The average values of haemoglobin in risk groups were lower compared to other anaemic children and varied between 8.7 to 8.8 gr/dl. The concentration of haemoglobin in children who eat artificial food, and who drink cow milk with biscuits or flour averaged 9.5 gr/dl.
Nutritive anaemia can appear in lighter cases of respiratory, gastrointestinal and urinary infections and these health conditions do not bear a significant effect on haemoglobin concentrations. Upon the first examination, 19.0 percent were diagnosed with respiratory infections, 1.5 percent with urinary and 1.2 percent with gastrointestinal infections.
After one month, all children came for a check-up. In total, there were four check-ups. The average haemoglobin values increased at every check-up, reaching normal values after three months of treatment. At first examination, the average Hb concentration was 10.1 gr/dl, which increased to 11.2 gr/dl at the third check-up and to 11.5 gr/dl at the fourth check-up. Regionally, the normal average values of haemoglobin were reached after the second check-up in Sarajevo and after fourth check-up in Konjic, Travnik and Zenica.

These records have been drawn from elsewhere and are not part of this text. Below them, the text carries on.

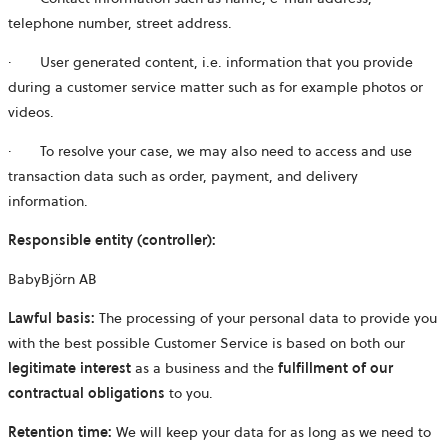
telephone number, street address.
·
User generated content, i.e. information that you provide
during a customer service matter such as for example photos or
videos.
·
To resolve your case, we may also need to access and use
transaction data such as order, payment, and delivery
information.
Responsible entity (controller):
BabyBjörn AB
Lawful basis:
The processing of your personal data to provide you
with the best possible Customer Service is based on both our
legitimate
interest
as a business and the
fulfillment of our
contractual obligations
to you.
Retention time:
We will keep your data for as long as we need to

At first examination, nutrition was not satisfactory among 27.2 percent of children; it was partly satisfactory in 24.6 percent and adequate in 42.2 percent (for 6 percent, there is no data). The check-ups showed that the situation in nutrition was improving from 18.0 percent who did not have adequate nutrition at first, to 13.4 at the second, 8.7 at the third, to 0 percent at the fourth check-up, showing that there were no children who had inadequate foods.

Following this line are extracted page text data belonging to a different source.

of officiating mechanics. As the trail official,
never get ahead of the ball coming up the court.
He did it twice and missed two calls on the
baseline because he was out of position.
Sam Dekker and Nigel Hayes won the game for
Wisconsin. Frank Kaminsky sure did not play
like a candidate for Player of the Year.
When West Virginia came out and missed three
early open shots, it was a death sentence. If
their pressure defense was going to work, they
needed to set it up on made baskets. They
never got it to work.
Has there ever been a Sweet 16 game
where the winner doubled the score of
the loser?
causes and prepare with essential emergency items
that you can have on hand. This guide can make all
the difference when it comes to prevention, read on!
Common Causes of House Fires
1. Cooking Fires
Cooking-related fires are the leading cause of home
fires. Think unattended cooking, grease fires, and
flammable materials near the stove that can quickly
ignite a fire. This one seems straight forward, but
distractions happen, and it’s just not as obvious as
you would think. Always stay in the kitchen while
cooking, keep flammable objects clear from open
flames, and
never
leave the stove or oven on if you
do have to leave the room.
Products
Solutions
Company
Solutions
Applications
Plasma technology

At first examination, 57.6 percent of anaemic children received adequate therapy. At first check-up, 79.8 percent of anaemic children received adequate therapy and, at subsequent check-ups, the percentage of adequate therapy increased to 95 percent. With improved anaemic condition, subsequent examinations show a reduced number of other infections. At the first check-up, 2.1 percent had respiratory infections; the number dropped down to 1.3 percent at the second examination.
A relatively successful therapeutic and dietary effect of the treatment of anaemic children shows that the applied programme was a success that produced positive results. A precise diagnosis of anaemic condition, defining of risk factors for development of this disease, and proper therapeutic and dietary regimen indicate that the programme needs to be continued in other regions in FBiH. Although the goal of this programme was not to assess the prevalence of the anaemic condition among children, we found that this condition is significantly prevalent among children and that a more robust, corrective action is necessary.
Children with anaemic condition were mostly nourished with artificial foods or were exposed to breastfeeding for a shorter period of time, while the administering of additional food started almost immediately with cow milk mixed with biscuits or flour. Early introduction of cow milk and biscuits, as well as fruits and vegetables is a commonplace in these regions. Such diet is conducive to the development of disorders, especially because supplementation starts very early, before the fourth month of age. This is substantiated by the fact that the average haemoglobin values are the lowest among children who were given cow milk and biscuits (except the risk-groups of children).
The intervening programme was implemented only on one target group, according to the WHO and UNICEF recommendations. Namely, the Programme for Control and Prevention of Iron Deficiency Anaemia (1, 10) recommends the implementation of this programme not just for children, but also pregnant and lactating women, and women in adolescent age.